DOCUMENT SOURCE:

Nous vivons une époque formidable, à bien des égards. Notre monde part en couille à bien des niveaux et, en même temps, nous n’avons jamais vécu, collectivement, dans un tel confort ni dans un tel luxe.
Il y a encore 60 ans en France, l’eau courante était un luxe rare. La plupart des foyers avaient accès à l’eau… à la fontaine du village. Il y a encore 60 ans, on achetait un pain de sucre par an, et on le grattait scrupuleusement à Noël et parfois le dimanche pour sucrer son café ou sa chicorée. Il y a encore 60 ans, on arrêtait souvent l’école parce qu’il fallait travailler à la ferme. Il y a encore 60 ans, on ne se mariait pas avec qui on voulait… Et il y a encore 60 ans, tout le monde avait un fusil chez soi, et une cave bien garnie.
Nos grands-parents étaient tous plus ou moins ce qu’on appellerait aujourd’hui des survivalistes… et les villages, hameaux et même les quartiers des villes étaient conçus pour être résilients : en cas de crise, guerre, changement brutal dans la météo ou autre, les gens pouvaient compter sur le soutien de la communauté. Les gens savaient encore s’entraider. Ils se parlaient encore…
Que se passerait-il aujourd’hui si une crise majeure survenait ?

EXTRAITS DE DONNÉES:
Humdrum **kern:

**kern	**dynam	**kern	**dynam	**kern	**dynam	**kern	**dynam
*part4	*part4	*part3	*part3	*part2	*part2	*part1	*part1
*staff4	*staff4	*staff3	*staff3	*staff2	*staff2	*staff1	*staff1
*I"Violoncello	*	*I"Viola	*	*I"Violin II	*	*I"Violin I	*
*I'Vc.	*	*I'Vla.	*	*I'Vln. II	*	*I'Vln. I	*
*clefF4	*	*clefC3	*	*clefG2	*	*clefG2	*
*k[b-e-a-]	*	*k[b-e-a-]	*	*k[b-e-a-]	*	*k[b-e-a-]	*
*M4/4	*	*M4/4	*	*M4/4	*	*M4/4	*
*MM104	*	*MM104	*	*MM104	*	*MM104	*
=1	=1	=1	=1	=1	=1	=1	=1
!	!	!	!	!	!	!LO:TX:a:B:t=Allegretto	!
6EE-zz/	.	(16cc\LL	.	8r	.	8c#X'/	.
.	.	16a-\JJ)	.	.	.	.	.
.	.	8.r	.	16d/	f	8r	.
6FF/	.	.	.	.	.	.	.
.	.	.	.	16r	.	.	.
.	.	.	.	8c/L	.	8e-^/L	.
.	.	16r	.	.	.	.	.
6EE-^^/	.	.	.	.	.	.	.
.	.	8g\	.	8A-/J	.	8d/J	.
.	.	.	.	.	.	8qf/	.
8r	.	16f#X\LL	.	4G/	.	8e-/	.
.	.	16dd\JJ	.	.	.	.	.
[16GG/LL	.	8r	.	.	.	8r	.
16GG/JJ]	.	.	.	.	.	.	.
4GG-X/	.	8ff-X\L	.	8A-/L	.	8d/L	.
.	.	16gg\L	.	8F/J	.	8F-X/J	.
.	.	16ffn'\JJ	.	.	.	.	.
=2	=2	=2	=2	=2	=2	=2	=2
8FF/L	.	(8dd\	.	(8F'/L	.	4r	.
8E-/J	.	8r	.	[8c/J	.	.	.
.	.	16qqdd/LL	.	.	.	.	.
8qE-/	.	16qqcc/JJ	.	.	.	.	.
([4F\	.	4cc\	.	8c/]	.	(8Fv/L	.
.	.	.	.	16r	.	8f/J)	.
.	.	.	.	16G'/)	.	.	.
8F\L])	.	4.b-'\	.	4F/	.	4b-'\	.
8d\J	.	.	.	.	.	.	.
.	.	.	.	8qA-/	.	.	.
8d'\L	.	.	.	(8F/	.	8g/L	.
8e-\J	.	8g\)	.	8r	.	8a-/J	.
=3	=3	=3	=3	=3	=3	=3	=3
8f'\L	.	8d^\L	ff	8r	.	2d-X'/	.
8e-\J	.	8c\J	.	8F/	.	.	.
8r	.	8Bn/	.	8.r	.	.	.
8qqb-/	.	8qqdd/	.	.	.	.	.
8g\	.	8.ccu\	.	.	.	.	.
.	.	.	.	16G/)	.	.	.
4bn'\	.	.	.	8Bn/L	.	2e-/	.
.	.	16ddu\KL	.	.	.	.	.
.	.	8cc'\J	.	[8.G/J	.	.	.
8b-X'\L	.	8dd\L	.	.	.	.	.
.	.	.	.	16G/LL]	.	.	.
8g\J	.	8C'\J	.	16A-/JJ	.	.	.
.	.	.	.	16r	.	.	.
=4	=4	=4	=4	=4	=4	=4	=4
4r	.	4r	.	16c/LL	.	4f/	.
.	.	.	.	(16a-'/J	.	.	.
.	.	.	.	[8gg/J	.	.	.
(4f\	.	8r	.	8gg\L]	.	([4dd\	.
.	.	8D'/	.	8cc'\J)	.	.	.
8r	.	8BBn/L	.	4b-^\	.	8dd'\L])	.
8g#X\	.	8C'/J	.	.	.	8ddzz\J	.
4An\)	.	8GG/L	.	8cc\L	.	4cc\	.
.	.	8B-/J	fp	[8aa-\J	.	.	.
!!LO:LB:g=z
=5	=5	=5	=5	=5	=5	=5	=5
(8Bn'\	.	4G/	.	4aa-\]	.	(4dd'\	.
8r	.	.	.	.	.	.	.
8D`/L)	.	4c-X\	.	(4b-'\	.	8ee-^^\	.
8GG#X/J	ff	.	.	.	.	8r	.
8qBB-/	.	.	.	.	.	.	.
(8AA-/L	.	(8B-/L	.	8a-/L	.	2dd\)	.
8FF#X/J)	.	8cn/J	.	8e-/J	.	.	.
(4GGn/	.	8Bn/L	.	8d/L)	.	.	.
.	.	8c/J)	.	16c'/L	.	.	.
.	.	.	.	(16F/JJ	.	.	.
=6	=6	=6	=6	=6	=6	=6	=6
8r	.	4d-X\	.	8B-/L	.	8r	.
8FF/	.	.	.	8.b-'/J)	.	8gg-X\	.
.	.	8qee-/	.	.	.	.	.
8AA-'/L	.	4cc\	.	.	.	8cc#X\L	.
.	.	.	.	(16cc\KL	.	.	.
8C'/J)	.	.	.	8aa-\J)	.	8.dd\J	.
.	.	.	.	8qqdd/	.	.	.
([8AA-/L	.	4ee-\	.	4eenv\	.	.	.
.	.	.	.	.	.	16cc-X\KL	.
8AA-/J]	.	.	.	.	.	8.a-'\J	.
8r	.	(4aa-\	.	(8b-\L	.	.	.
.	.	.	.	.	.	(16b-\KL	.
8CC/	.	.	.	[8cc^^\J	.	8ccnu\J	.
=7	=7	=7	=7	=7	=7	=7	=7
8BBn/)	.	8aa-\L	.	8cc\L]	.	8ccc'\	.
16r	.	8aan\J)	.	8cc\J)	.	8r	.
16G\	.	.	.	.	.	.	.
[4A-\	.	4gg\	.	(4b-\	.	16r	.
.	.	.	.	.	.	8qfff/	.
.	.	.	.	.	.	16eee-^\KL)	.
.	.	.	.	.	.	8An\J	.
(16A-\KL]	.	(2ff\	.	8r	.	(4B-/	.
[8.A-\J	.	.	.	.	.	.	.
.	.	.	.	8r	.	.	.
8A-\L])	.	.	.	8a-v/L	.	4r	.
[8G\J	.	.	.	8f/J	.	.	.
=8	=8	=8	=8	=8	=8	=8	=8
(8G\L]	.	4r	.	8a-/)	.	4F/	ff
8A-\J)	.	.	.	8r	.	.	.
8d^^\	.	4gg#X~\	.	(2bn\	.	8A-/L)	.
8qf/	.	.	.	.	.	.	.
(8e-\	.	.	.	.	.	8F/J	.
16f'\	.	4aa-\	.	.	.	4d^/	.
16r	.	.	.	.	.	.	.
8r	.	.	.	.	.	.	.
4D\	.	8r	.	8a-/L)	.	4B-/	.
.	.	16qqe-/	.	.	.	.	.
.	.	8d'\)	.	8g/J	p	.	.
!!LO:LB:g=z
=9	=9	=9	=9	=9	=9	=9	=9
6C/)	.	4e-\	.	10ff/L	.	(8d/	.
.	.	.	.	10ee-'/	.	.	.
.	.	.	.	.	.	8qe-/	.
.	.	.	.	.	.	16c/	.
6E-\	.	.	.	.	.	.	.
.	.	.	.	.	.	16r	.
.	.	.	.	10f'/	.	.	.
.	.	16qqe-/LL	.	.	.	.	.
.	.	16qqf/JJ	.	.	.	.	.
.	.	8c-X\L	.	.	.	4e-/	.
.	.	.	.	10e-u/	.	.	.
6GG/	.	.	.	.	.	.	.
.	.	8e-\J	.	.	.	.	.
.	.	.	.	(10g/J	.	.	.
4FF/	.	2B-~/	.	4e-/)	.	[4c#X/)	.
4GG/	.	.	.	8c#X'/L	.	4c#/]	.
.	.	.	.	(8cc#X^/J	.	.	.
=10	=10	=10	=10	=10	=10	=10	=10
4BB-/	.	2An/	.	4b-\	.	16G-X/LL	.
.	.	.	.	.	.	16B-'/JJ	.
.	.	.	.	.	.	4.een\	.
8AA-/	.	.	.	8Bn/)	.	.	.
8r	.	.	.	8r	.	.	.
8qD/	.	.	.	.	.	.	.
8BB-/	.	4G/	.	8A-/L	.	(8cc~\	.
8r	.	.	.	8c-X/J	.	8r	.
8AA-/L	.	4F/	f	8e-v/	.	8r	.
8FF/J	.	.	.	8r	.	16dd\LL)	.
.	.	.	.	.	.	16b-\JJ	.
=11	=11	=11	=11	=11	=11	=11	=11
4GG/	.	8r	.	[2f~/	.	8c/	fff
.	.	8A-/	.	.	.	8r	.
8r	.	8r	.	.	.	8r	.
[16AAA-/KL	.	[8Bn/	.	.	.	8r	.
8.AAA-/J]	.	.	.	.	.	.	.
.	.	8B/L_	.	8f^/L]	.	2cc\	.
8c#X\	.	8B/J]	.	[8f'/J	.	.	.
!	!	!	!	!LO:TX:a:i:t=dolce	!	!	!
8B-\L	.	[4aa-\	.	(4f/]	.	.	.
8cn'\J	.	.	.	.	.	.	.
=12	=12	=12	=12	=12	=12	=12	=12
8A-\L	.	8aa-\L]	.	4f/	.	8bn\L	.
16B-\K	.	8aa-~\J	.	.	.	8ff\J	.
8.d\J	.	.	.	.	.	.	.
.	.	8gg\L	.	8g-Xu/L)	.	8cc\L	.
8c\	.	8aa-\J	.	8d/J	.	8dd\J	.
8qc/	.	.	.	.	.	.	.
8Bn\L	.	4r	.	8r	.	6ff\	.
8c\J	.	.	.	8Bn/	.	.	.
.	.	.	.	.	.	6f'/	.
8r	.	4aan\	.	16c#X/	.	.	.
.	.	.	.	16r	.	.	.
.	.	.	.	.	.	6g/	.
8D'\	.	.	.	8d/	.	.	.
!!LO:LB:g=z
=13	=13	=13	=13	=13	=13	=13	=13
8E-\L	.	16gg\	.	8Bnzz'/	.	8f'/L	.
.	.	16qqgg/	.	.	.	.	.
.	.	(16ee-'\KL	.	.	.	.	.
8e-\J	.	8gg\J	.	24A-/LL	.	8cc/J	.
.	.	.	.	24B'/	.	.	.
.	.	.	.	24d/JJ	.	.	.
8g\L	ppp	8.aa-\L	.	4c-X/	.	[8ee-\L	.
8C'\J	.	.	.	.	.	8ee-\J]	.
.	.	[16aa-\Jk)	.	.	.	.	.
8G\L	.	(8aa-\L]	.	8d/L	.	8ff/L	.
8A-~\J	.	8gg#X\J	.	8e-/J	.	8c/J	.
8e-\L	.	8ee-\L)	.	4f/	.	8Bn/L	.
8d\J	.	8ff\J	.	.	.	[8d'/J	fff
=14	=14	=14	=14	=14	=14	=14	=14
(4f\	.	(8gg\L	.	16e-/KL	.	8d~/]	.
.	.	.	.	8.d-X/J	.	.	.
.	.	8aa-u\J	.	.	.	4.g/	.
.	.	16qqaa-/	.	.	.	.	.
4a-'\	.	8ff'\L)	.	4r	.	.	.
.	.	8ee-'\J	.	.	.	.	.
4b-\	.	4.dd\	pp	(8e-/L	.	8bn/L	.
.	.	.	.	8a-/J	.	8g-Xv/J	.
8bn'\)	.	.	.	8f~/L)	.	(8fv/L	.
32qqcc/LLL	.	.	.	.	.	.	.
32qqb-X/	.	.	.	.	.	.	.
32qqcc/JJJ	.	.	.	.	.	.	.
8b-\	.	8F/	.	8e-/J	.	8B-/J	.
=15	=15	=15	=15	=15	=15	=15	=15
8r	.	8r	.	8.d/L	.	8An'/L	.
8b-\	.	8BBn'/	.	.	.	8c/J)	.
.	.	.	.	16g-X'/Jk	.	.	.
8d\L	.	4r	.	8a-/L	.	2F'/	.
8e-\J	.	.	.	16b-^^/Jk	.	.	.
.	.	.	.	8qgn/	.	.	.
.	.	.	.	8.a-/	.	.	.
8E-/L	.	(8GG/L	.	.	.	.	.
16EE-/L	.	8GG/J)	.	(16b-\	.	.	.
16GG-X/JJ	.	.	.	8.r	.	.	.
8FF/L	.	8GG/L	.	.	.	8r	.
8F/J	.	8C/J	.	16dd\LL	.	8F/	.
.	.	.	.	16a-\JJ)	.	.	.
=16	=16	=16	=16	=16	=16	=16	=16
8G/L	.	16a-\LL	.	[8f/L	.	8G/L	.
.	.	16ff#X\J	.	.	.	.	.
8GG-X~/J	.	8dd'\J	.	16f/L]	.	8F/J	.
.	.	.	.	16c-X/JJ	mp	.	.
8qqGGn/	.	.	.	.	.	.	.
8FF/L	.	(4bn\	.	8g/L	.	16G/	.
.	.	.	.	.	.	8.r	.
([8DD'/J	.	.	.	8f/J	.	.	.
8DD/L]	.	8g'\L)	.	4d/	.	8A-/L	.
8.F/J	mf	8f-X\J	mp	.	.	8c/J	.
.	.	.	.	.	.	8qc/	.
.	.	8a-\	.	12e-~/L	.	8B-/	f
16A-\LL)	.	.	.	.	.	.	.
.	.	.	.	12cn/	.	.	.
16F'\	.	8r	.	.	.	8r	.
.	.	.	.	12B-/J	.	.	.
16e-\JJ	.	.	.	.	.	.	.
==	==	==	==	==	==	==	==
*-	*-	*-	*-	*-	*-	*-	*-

EXERCICE COURT 1: Recopiez tel quel le passage du document source qui va de « Nos grands-parents étaient » jusqu'à « majeure survenait ? ».
EXERCICE COURT 2: Selon le document source, pourquoi arrêtait-on souvent l'école il y a 60 ans ?
EXERCICE COURT 3: Mettez en anglais cette phrase du document source : « Les gens savaient encore s'entraider. »

CORRIGÉ 1:
Nos grands-parents étaient tous plus ou moins ce qu’on appellerait aujourd’hui des survivalistes… et les villages, hameaux et même les quartiers des villes étaient conçus pour être résilients : en cas de crise, guerre, changement brutal dans la météo ou autre, les gens pouvaient compter sur le soutien de la communauté. Les gens savaient encore s’entraider. Ils se parlaient encore…
Que se passerait-il aujourd’hui si une crise majeure survenait ?

CORRIGÉ 2: Il y a 60 ans, on arrêtait souvent l'école parce qu'il fallait travailler à la ferme.

CORRIGÉ 3: People still knew how to help one another.